First note that the distribution of p-hat has mean p = 0.6, standard deviation
\(\sigma_{\hat{p}}=\sqrt{\dfrac{p(1-p)}{n}}=\sqrt{\dfrac{0.6(1-0.6)}{100}}=0.05\)
and a shape that is close to normal, since np = 100(0.6) = 60 and n(1 – p) = 100(0.4) = 40 are both greater than 10. The Standard Deviation Rule applies: the probability is approximately 0.95 that p-hat falls within 2 standard deviations of the mean, that is, between 0.6 – 2(0.05) and 0.6 + 2(0.05). There is roughly a 95% chance that p-hat falls in the interval (0.5, 0.7) for samples of this size.
(b) What is the probability that sample proportion p-hat is less than or equal to 0.56?
To find
\(P(\hat{p} \leq 0.56)\)
we standardize 0.56 into a z-score by subtracting the mean and dividing the result by the standard deviation. Then we can find the probability using the standard normal calculator or table.

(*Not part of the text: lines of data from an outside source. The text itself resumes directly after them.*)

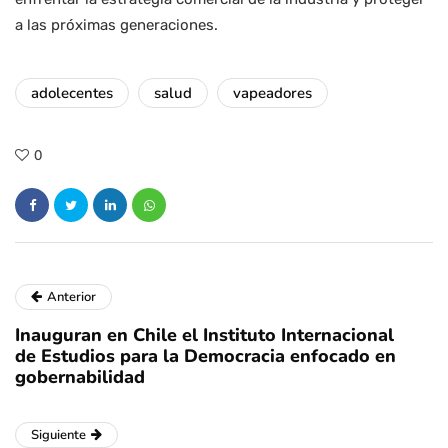
a las próximas generaciones.
adolecentes
salud
vapeadores
0
Anterior
Inauguran en Chile el Instituto Internacional
de Estudios para la Democracia enfocado en
gobernabilidad
Siguiente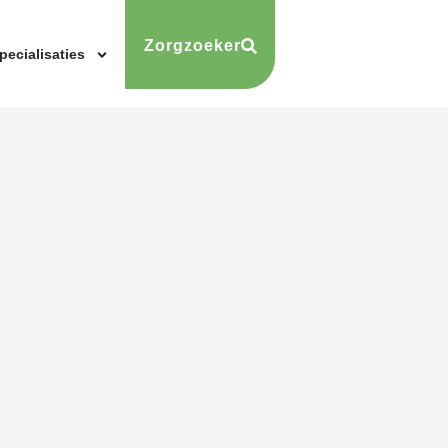
Zorgzoeker
pecialisaties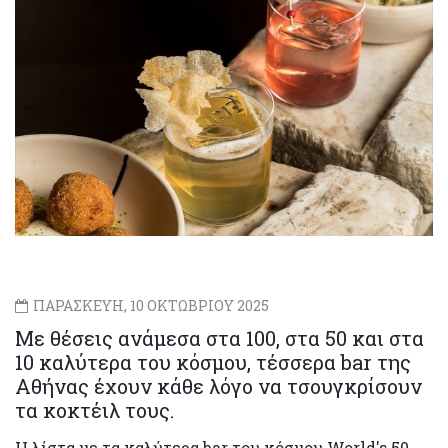
ΠΑΡΑΣΚΕΥΗ, 10 ΟΚΤΩΒΡΙΟΥ 2025
Με θέσεις ανάμεσα στα 100, στα 50 και στα
10 καλύτερα του κόσμου, τέσσερα bar της
Αθήνας έχουν κάθε λόγο να τσουγκρίσουν
τα κοκτέιλ τους.
Η λίστα με τα καλύτερα bar του κόσμου World's 50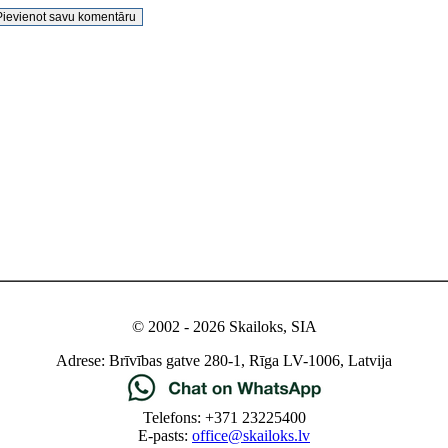
© 2002 - 2026 Skailoks, SIA
Adrese: Brīvības gatve 280-1, Rīga LV-1006, Latvija
Telefons: +371 23225400
E-pasts:
office@skailoks.lv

\(P(\hat{p} \leq 0.56)=P\left(Z \leq \dfrac{0.56-0.6}{0.05}\right)=P(Z \leq-0.80)=0.2119\)
To see the impact of the sample size on these probability calculations, consider the following variation of our example.
EXAMPLE 8: Using the Sample Distribution of p-hat
A random sample of 2500 students is taken from the population of all part-time students in the United States, for which the overall proportion of females is 0.6.
(a) There is a 95% chance that the sample proportion (p-hat) falls between what two values?
First note that the distribution of p-hat has mean p = 0.6, standard deviation
\(\sigma_{\hat{p}}=\sqrt{\dfrac{p(1-p)}{n}}=\sqrt{\dfrac{0.6(1-0.6)}{2500}}=0.01\)
and a shape that is close to normal, since np = 2500(0.6) = 1500 and n(1 – p) = 2500(0.4) = 1000 are both greater than 10. The Standard Deviation Rule applies: the probability is approximately 0.95 that p-hat falls within 2 standard deviations of the mean, that is, between 0.6 – 2(0.01) and 0.6 + 2(0.01). There is roughly a 95% chance that p-hat falls in the interval (0.58, 0.62) for samples of this size.
(b) What is the probability that sample proportion p-hat is less than or equal to 0.56?
To find
\(P(\hat{p} \leq 0.56)\)
we standardize 0.56 to into a z-score by subtracting the mean and dividing the result by the standard deviation. Then we can find the probability using the standard normal calculator or table.
\(P(\hat{p} \leq 0.56)=P\left(Z \leq \dfrac{0.56-0.6}{0.01}\right)=P(Z \leq-4) \approx 0\)
Comment:
- As long as the sample is truly random, the distribution of p-hat is centered at p, no matter what size sample has been taken. Larger samples have less spread. Specifically, when we multiplied the sample size by 25, increasing it from 100 to 2,500, the standard deviation was reduced to 1/5 of the original standard deviation. Sample proportion strays less from population proportion 0.6 when the sample is larger: it tends to fall anywhere between 0.5 and 0.7 for samples of size 100, whereas it tends to fall between 0.58 and 0.62 for samples of size 2,500. It is not so improbable to take a value as low as 0.56 for samples of 100 (probability is more than 20%) but it is almost impossible to take a value as low as 0.56 for samples of 2,500 (probability is virtually zero).